Les documents ci-dessous, issus des fonds de la famille d’Ange Heurtel (né en 1913 à Erquy, en Bretagne), illustrent la procédure de la Croix-Rouge. Quartier-maître mécanicien, celui-ci signe un engagement dans les Forces navales françaises libres en Grande-Bretagne à l’été 1940 et sert dans les fusiliers marins. Affecté en 1942 à la 1re brigade française libre du général Kœnig, le 1er bataillon de fusiliers marins est engagé en Égypte et en Cyrénaïque aux côtés de la 8e armée britannique contre les forces italo-allemandes de Rommel. Il participe notamment à la bataille de Bir Hakeim (26 mai-11 juin 1942). Par l’entremise de la délégation du Caire, il adresse un télégramme à son épouse, restée en France avec leur enfant. Un premier message est envoyé au destinataire, de Genève, par le Comité international de la Croix-Rouge, le 6 août 1942, afin de l’informer de l’existence de ce télégramme. Après confirmation, celui-ci lui est adressé.
Le document comprend, au recto, les coordonnées de l’expéditeur et du destinataire, ainsi que le message lui-même limité à 25 mots et à des « nouvelles de caractère strictement personnel et familial ». Parti le 9 janvier 1943, il est reçu le 16 février.

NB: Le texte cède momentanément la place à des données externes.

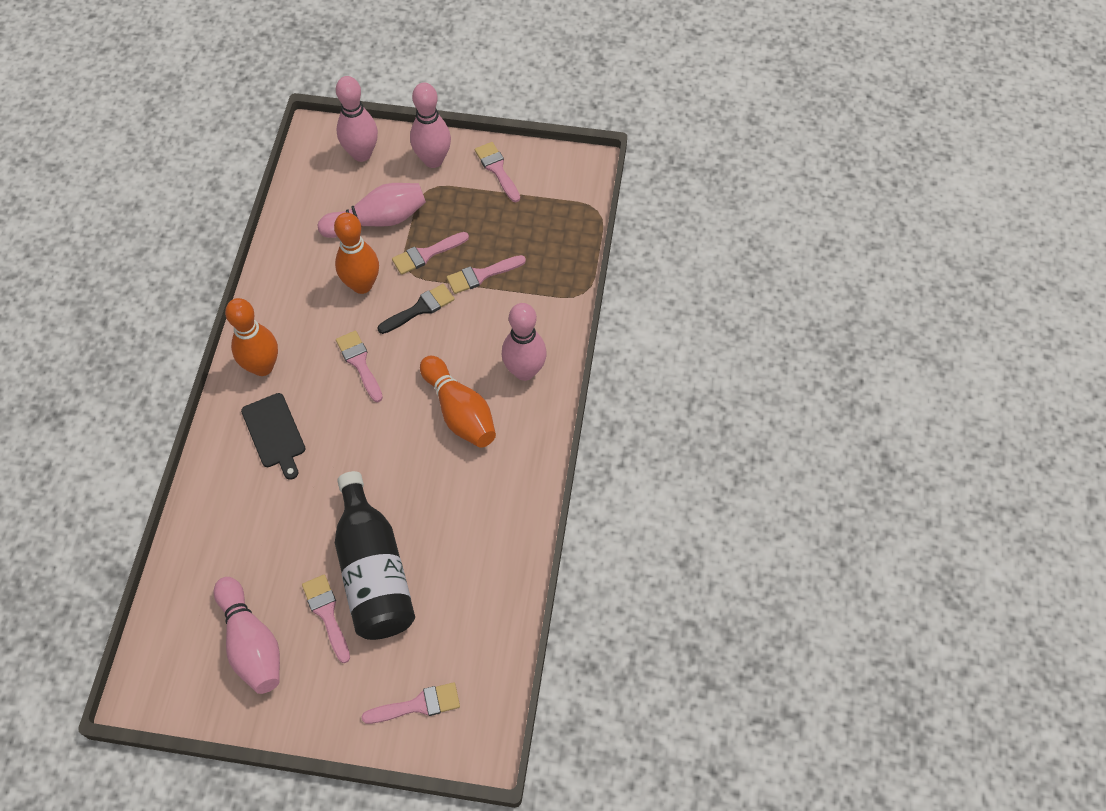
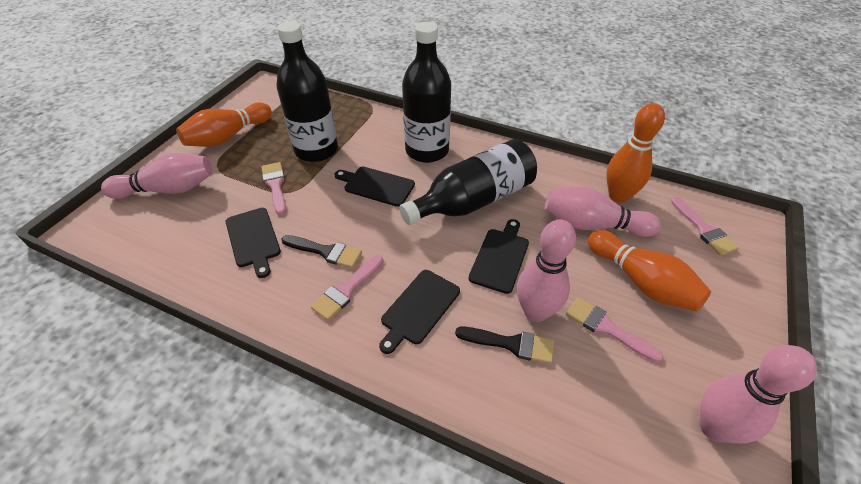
black bottle: 1 -> 3
black brush: 1 -> 2
black cutting board: 1 -> 4
pink bowling pin: 5 -> 4
pink brush: 6 -> 4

La réponse, du même format, figure au verso.
L’engagement dans la France Libre impliquait très souvent des poursuites judiciaires par contumace à l’encontre de celui qui avait fait le choix de la « dissidence » par rapport aux autorités françaises de Bordeaux puis de Vichy. Parallèlement à ces poursuites, le volontaire pouvait craindre que les autorités ou l’occupant exercent des représailles aux dépens de leurs proches restés en France, ce qui explique l’usage fréquent de pseudonymes au moment de la signature de l’acte d’engagement.
Côté français, ces représailles pouvaient passer, en particulier, par le non versement d’un traitement ou d’une pension. Le cas d’Ange Heurtel, présenté comme un « mobilisé dont on est sans nouvelles » à la date du 6 février 1941, constitue un contre-exemple.